* TASK INSTRUCTIONS *
Can you reproduce the text of every item below line for line, keeping each line unchanged?

* DATA SHOWN *
-----

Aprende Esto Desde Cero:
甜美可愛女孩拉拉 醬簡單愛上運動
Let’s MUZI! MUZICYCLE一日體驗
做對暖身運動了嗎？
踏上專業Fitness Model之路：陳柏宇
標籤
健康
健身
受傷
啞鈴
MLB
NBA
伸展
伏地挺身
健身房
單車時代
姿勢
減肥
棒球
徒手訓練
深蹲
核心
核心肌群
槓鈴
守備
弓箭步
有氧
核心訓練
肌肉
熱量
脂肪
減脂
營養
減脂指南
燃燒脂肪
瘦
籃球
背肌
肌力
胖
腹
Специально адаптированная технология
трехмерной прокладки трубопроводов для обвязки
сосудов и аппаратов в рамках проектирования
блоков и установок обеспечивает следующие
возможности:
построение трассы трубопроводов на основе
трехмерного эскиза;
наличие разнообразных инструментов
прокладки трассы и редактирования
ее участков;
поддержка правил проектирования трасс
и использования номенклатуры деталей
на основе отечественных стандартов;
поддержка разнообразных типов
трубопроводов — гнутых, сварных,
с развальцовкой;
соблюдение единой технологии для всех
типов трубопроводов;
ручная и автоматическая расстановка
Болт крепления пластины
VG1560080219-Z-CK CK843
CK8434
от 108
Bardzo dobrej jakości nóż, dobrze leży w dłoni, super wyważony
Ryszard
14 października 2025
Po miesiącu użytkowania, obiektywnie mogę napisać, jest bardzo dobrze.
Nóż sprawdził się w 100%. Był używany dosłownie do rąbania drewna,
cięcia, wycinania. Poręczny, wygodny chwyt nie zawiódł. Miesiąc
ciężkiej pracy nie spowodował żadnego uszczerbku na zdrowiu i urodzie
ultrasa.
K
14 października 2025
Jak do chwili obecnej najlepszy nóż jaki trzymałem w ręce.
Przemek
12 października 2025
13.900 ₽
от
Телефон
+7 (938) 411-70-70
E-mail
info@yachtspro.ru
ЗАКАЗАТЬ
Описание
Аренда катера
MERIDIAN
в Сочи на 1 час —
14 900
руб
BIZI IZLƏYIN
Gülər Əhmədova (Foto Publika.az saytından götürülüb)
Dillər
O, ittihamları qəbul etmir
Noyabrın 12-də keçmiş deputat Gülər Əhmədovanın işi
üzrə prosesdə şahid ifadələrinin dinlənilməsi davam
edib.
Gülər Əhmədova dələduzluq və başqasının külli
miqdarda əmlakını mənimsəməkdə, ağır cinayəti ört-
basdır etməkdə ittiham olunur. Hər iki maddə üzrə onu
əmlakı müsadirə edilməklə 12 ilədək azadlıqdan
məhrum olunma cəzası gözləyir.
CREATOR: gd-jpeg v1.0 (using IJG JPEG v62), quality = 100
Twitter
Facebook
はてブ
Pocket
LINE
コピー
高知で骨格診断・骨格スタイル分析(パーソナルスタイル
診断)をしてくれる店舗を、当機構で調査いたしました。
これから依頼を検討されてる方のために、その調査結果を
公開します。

-----

* EXERCISE ANSWER *
Aprende Esto Desde Cero:
甜美可愛女孩拉拉 醬簡單愛上運動
Let’s MUZI! MUZICYCLE一日體驗
做對暖身運動了嗎？
踏上專業Fitness Model之路：陳柏宇
標籤
健康
健身
受傷
啞鈴
MLB
NBA
伸展
伏地挺身
健身房
單車時代
姿勢
減肥
棒球
徒手訓練
深蹲
核心
核心肌群
槓鈴
守備
弓箭步
有氧
核心訓練
肌肉
熱量
脂肪
減脂
營養
減脂指南
燃燒脂肪
瘦
籃球
背肌
肌力
胖
腹
Специально адаптированная технология
трехмерной прокладки трубопроводов для обвязки
сосудов и аппаратов в рамках проектирования
блоков и установок обеспечивает следующие
возможности:
построение трассы трубопроводов на основе
трехмерного эскиза;
наличие разнообразных инструментов
прокладки трассы и редактирования
ее участков;
поддержка правил проектирования трасс
и использования номенклатуры деталей
на основе отечественных стандартов;
поддержка разнообразных типов
трубопроводов — гнутых, сварных,
с развальцовкой;
соблюдение единой технологии для всех
типов трубопроводов;
ручная и автоматическая расстановка
Болт крепления пластины
VG1560080219-Z-CK CK843
CK8434
от 108
Bardzo dobrej jakości nóż, dobrze leży w dłoni, super wyważony
Ryszard
14 października 2025
Po miesiącu użytkowania, obiektywnie mogę napisać, jest bardzo dobrze.
Nóż sprawdził się w 100%. Był używany dosłownie do rąbania drewna,
cięcia, wycinania. Poręczny, wygodny chwyt nie zawiódł. Miesiąc
ciężkiej pracy nie spowodował żadnego uszczerbku na zdrowiu i urodzie
ultrasa.
K
14 października 2025
Jak do chwili obecnej najlepszy nóż jaki trzymałem w ręce.
Przemek
12 października 2025
13.900 ₽
от
Телефон
+7 (938) 411-70-70
E-mail
info@yachtspro.ru
ЗАКАЗАТЬ
Описание
Аренда катера
MERIDIAN
в Сочи на 1 час —
14 900
руб
BIZI IZLƏYIN
Gülər Əhmədova (Foto Publika.az saytından götürülüb)
Dillər
O, ittihamları qəbul etmir
Noyabrın 12-də keçmiş deputat Gülər Əhmədovanın işi
üzrə prosesdə şahid ifadələrinin dinlənilməsi davam
edib.
Gülər Əhmədova dələduzluq və başqasının külli
miqdarda əmlakını mənimsəməkdə, ağır cinayəti ört-
basdır etməkdə ittiham olunur. Hər iki maddə üzrə onu
əmlakı müsadirə edilməklə 12 ilədək azadlıqdan
məhrum olunma cəzası gözləyir.
CREATOR: gd-jpeg v1.0 (using IJG JPEG v62), quality = 100
Twitter
Facebook
はてブ
Pocket
LINE
コピー
高知で骨格診断・骨格スタイル分析(パーソナルスタイル
診断)をしてくれる店舗を、当機構で調査いたしました。
これから依頼を検討されてる方のために、その調査結果を
公開します。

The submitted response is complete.